Background: Dairy products are a major contributor to dietary SFA. Partial replacement of milk SFA with unsaturated fatty acids (FAs) is possible through oleic-acid rich supplementation of the dairy cow diet. To assess adherence to the intervention of SFA-reduced, MUFA-enriched dairy product consumption in the RESET (REplacement of SaturatEd fat in dairy on Total cholesterol) study using 4-d weighed dietary records, in addition to plasma phospholipid FA (PL-FA) status. Methods: In a randomised, controlled, crossover design, free-living UK participants identified as moderate risk for CVD (n = 54) were required to replace habitually consumed dairy foods (milk, cheese and butter), with study products with a FA profile typical of retail products (control) or SFA-reduced, MUFA-enriched profile (modified), for two 12-week periods, separated by an 8-week washout period. A flexible food-exchange model was used to implement each isoenergetic high-fat, high-dairy diet (38% of total energy intake (%TE) total fat): control (dietary target: 19%TE SFA; 11%TE MUFA) and modified (16%TE SFA; 14%TE MUFA). Results: Following the modified diet, there was a smaller increase in SFA (17.2%TE vs. 19.1%TE; p < 0.001) and greater increase in MUFA intake (15.4%TE vs. 11.8%TE; p < 0.0001) when compared with the control.

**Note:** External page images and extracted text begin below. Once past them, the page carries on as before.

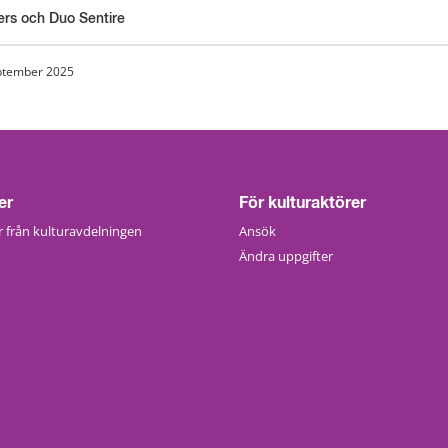
ers och Duo Sentire
ptember 2025
er
För kulturaktörer
 från kulturavdelningen
Ansök
Ändra uppgifter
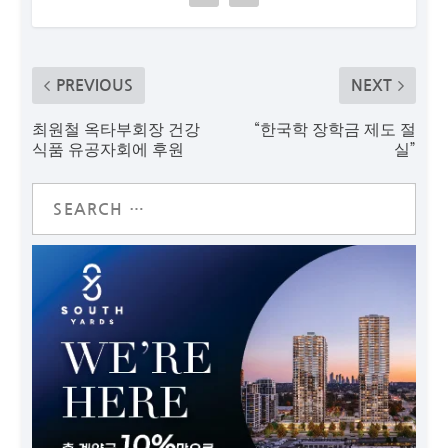
PREVIOUS
NEXT
최원철 옥타부회장 건강
“한국학 장학금 제도 절
식품 유공자회에 후원
실”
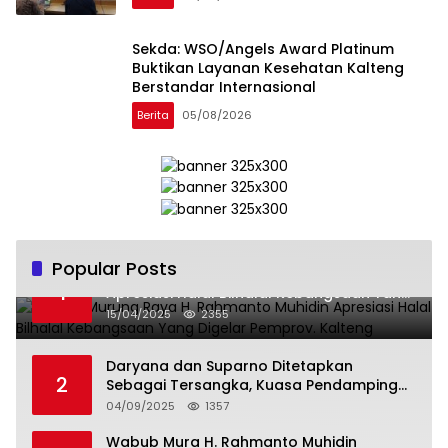
Sekda: WSO/Angels Award Platinum
Buktikan Layanan Kesehatan Kalteng
Berstandar Internasional
Berita
05/08/2026
Popular Posts
Wabup Murung Raya H. Rahmanto Muhidin
1
Apresiasi Halal Bilhalal Kebangsaan Yang
Digelar Pemprov. Kalteng
15/04/2025
2355
Daryana dan Suparno Ditetapkan
2
Sebagai Tersangka, Kuasa Pendamping
Men Gumpul: “Ini Diskriminasi Hukum, Kami
04/09/2025
1357
Minta Bukti”
Wabub Mura H. Rahmanto Muhidin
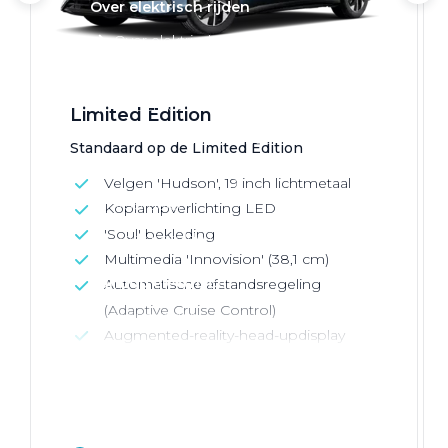
Over elektrisch rijden
Over elektrisch rijden
Bijtelling en belastingvoordelen
Onderhoud en kosten
Limited Edition
Shuttel laadoplossingen
Standaard op de Limited Edition
Duurzaamheid
Velgen 'Hudson', 19 inch lichtmetaal
Voordelen
Koplampverlichting LED
'Soul' bekleding
Veelgestelde vragen
Multimedia 'Innovision' (38,1 cm)
Aanbod elektrisch
Automatische afstandsregeling
(Adaptive Cruise Control)
Volkswagen
Augmented-reality-head-updisplay
Audi
Škoda
CUPRA
VW Bedrijfswagens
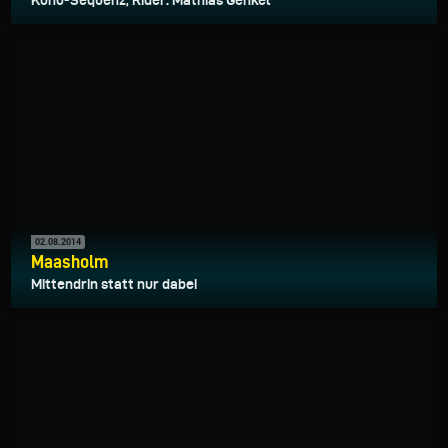
Kono-Sequenz, Rider: Mathias Genkel
02.08.2014
Maasholm
Mittendrin statt nur dabei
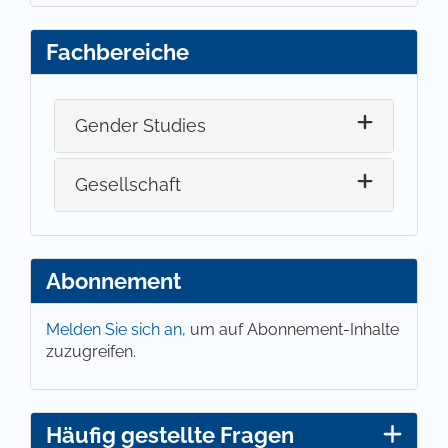
Fachbereiche
Gender Studies
Gesellschaft
Abonnement
Melden Sie sich an,
um auf Abonnement-Inhalte
zuzugreifen.
Häufig gestellte Fragen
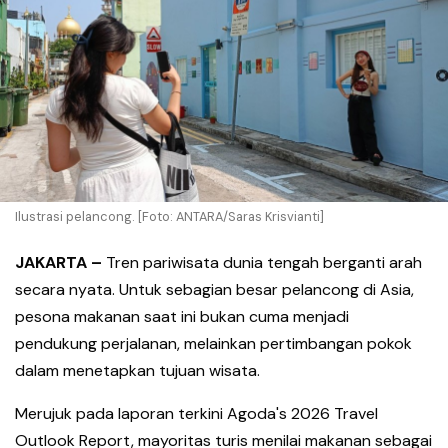
Ilustrasi pelancong. [Foto: ANTARA/Saras Krisvianti]
JAKARTA –
Tren pariwisata dunia tengah berganti arah
secara nyata. Untuk sebagian besar pelancong di Asia,
pesona makanan saat ini bukan cuma menjadi
pendukung perjalanan, melainkan pertimbangan pokok
dalam menetapkan tujuan wisata.
Merujuk pada laporan terkini Agoda's 2026 Travel
Outlook Report, mayoritas turis menilai makanan sebagai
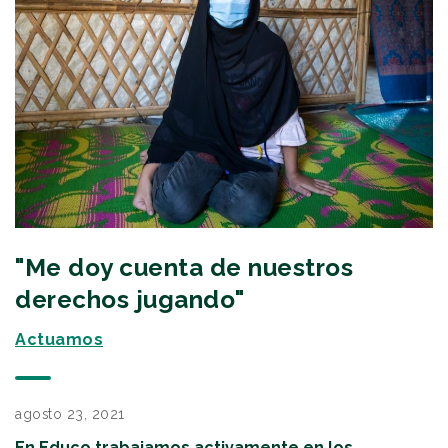
"Me doy cuenta de nuestros
derechos jugando"
Actuamos
agosto 23, 2021
En Educo trabajamos activamente en los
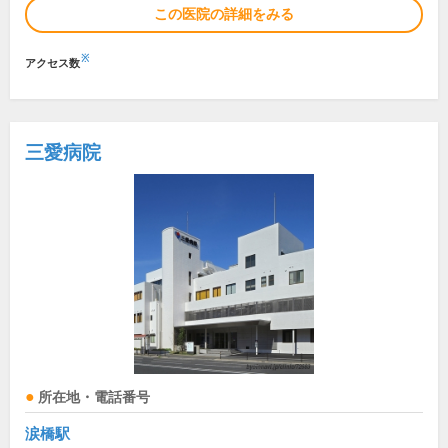
この医院の詳細をみる
※
アクセス数
三愛病院
所在地・電話番号
涙橋駅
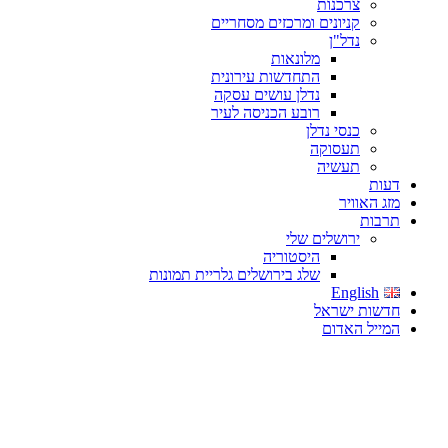
צרכנות
קניונים ומרכזים מסחריים
נדל"ן
מלונאות
התחדשות עירונית
נדלן עושים עסקה
רובע הכניסה לעיר
כנסי נדלן
תעסוקה
תעשיה
דעות
מזג האוויר
תרבות
ירושלים שלי
היסטוריה
שלג בירושלים גלריית תמונות
English
חדשות ישראל
המייל האדום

PL-FA analysis revealed lower total SFAs (p = 0.006), higher total cis-MUFAs and trans-MUFAs (both p < 0.0001) following the modified diet. Conclusion: The food-exchange model was successfully used to achieve RESET dietary targets by partial replacement of SFAs with MUFAs in dairy products, a finding reflected in the PL-FA profile and indicative of objective dietary compliance.